**EXCERPT TO READ**.
How to Overcome New Job Jitters

Don't let your anxiety about starting a new job cripple your performance. Heed these six tips for controlling your new job jitters.

Mon, June 27, 2011

CIO — Starting a new job creates anxiety in even the most collected, experienced professionals. It's not uncommon for people to worry about their performance, ability to come up to speed and adjust to a new work environment in the days leading up to their start date, says Ben Hicks, a partner in staffing firm Winter Wyman's software technology group.

Hicks, who has witnessed his share of IT professionals second-guess their decisions to accept job offers, says the anxiety people feel upon starting a new job is no different from the nervousness they experience upon making many other major life decisions, including getting married and buying a house.

"It's change anxiety," he says. "Someone might take months in a job search, interviewing for positions, considering what direction they want to go in, and when they finally get the offer, they become conflicted and get cold feet."

It doesn't matter whether the individual had been engaged in a protracted job search or had been working in another job prior to starting a new one, says Hicks. New job jitters can be just as acute for someone who left an existing job to take a chance on a new opportunity as they are for people who had been unemployed for months or years. The fear in both situations is ending up without a job.

**INFORMATION SHOWN**.
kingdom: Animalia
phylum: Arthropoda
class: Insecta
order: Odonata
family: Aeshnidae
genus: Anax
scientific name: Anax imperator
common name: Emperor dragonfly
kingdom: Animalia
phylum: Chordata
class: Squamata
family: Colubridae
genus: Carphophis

...

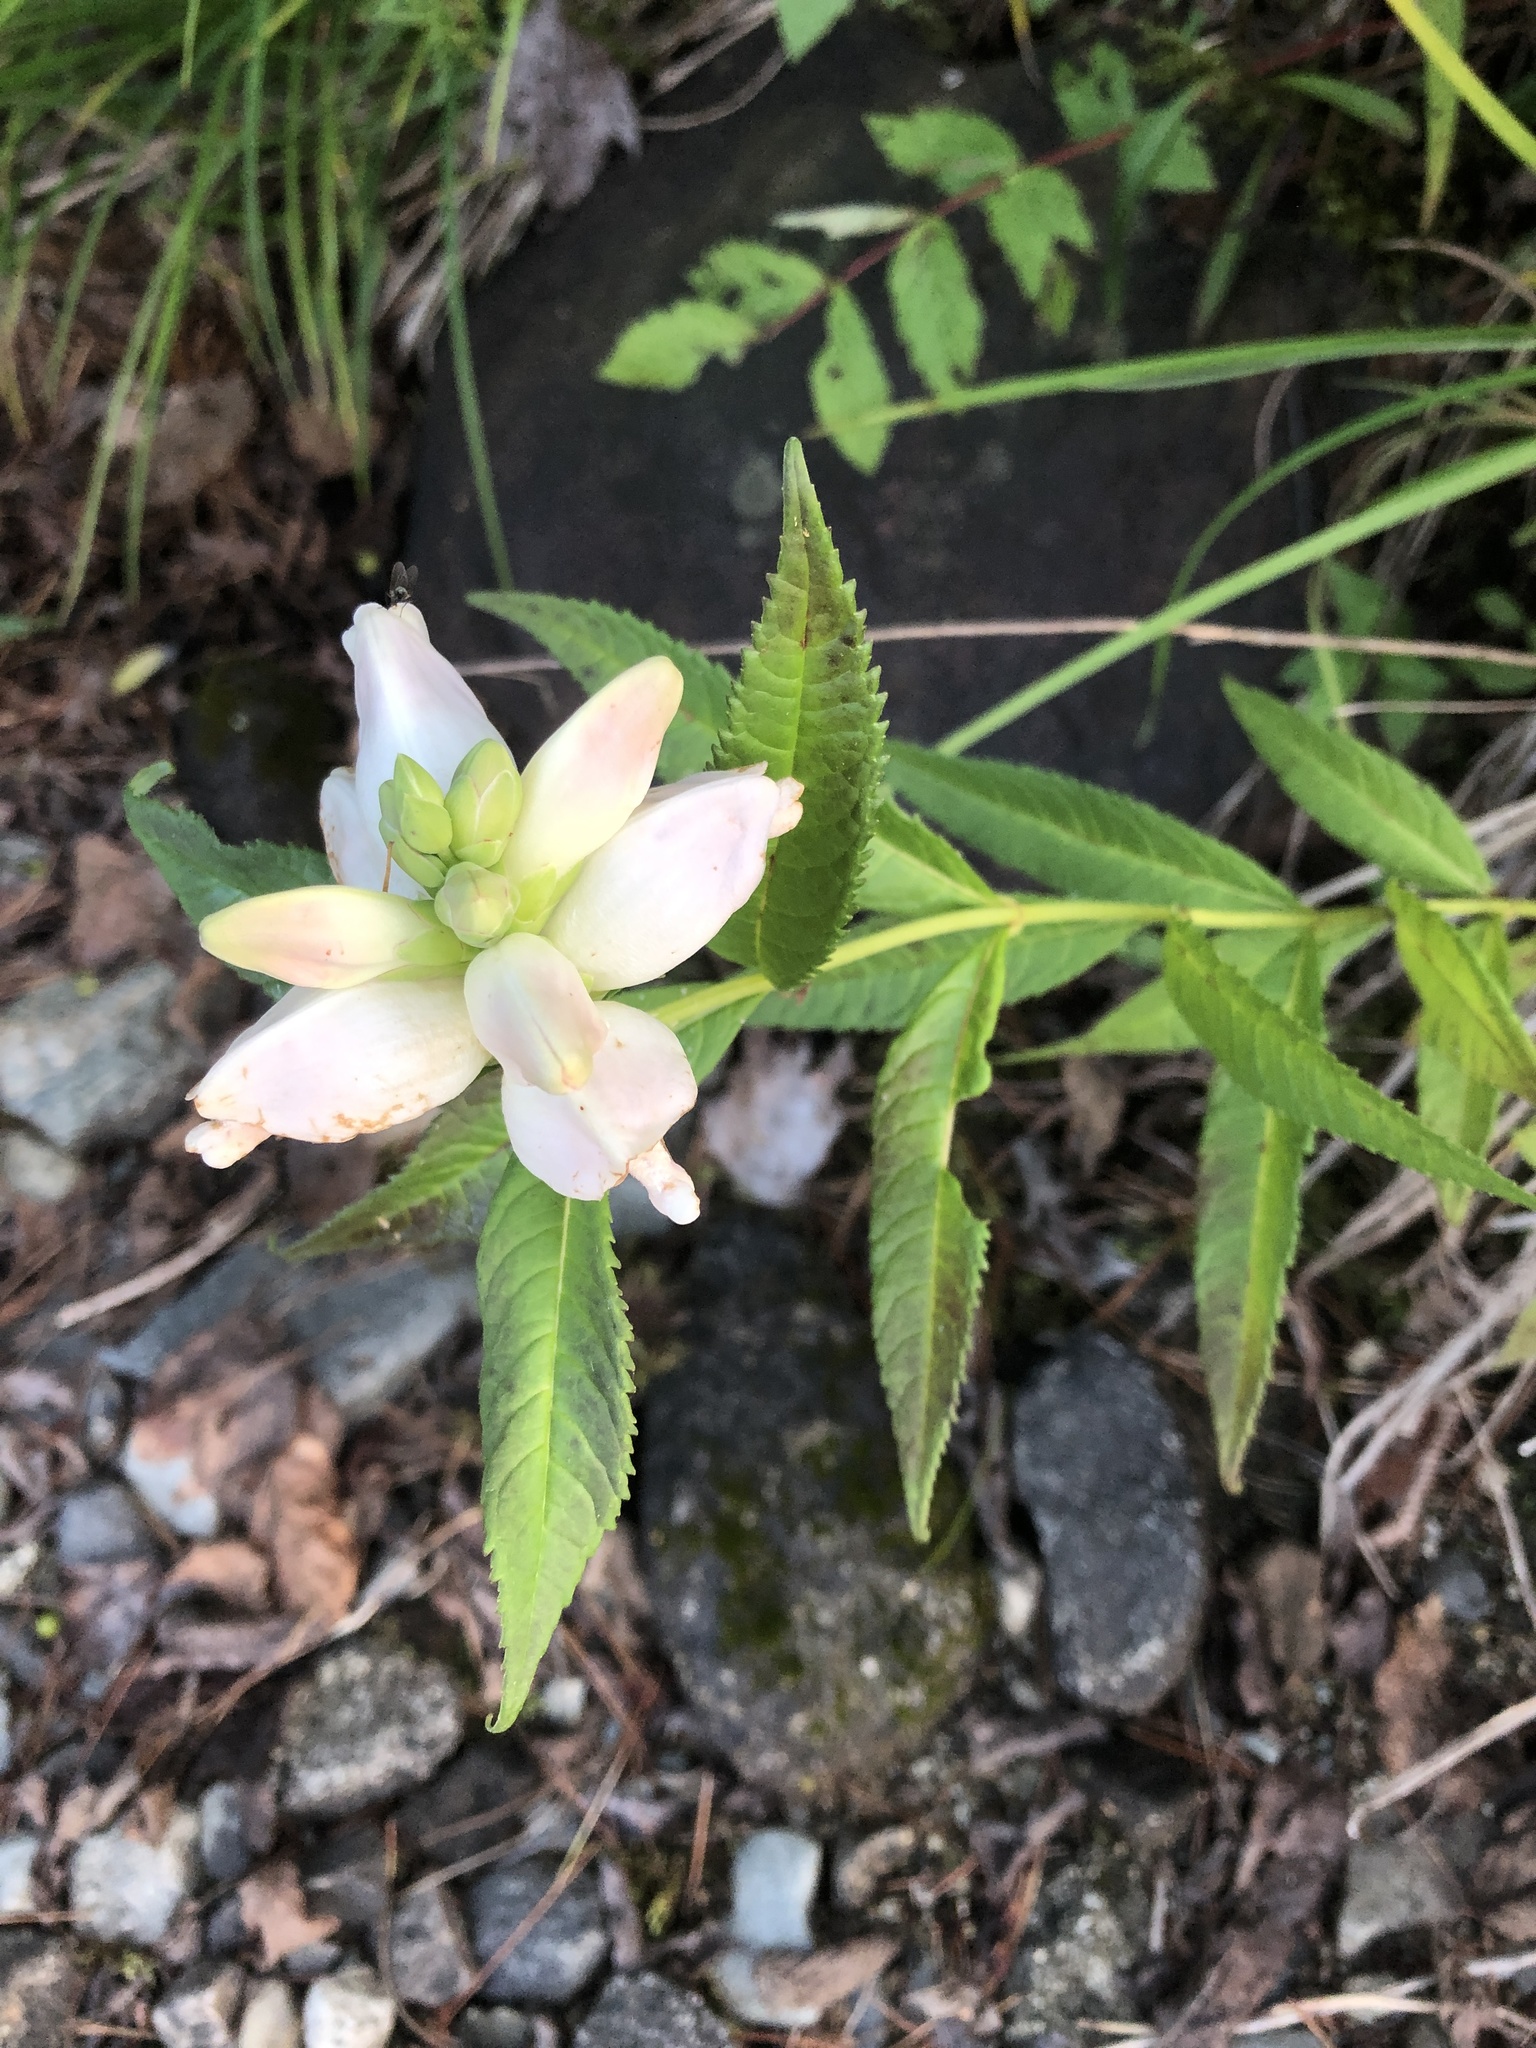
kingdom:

**EXERCISE DETAILS**. Return the part of the new job jitters article that runs from "Don't let your" up to and including "buying a house.", copied word for word.

**SOLVED EXERCISE**.
Don't let your anxiety about starting a new job cripple your performance. Heed these six tips for controlling your new job jitters.

Mon, June 27, 2011

CIO — Starting a new job creates anxiety in even the most collected, experienced professionals. It's not uncommon for people to worry about their performance, ability to come up to speed and adjust to a new work environment in the days leading up to their start date, says Ben Hicks, a partner in staffing firm Winter Wyman's software technology group.

Hicks, who has witnessed his share of IT professionals second-guess their decisions to accept job offers, says the anxiety people feel upon starting a new job is no different from the nervousness they experience upon making many other major life decisions, including getting married and buying a house.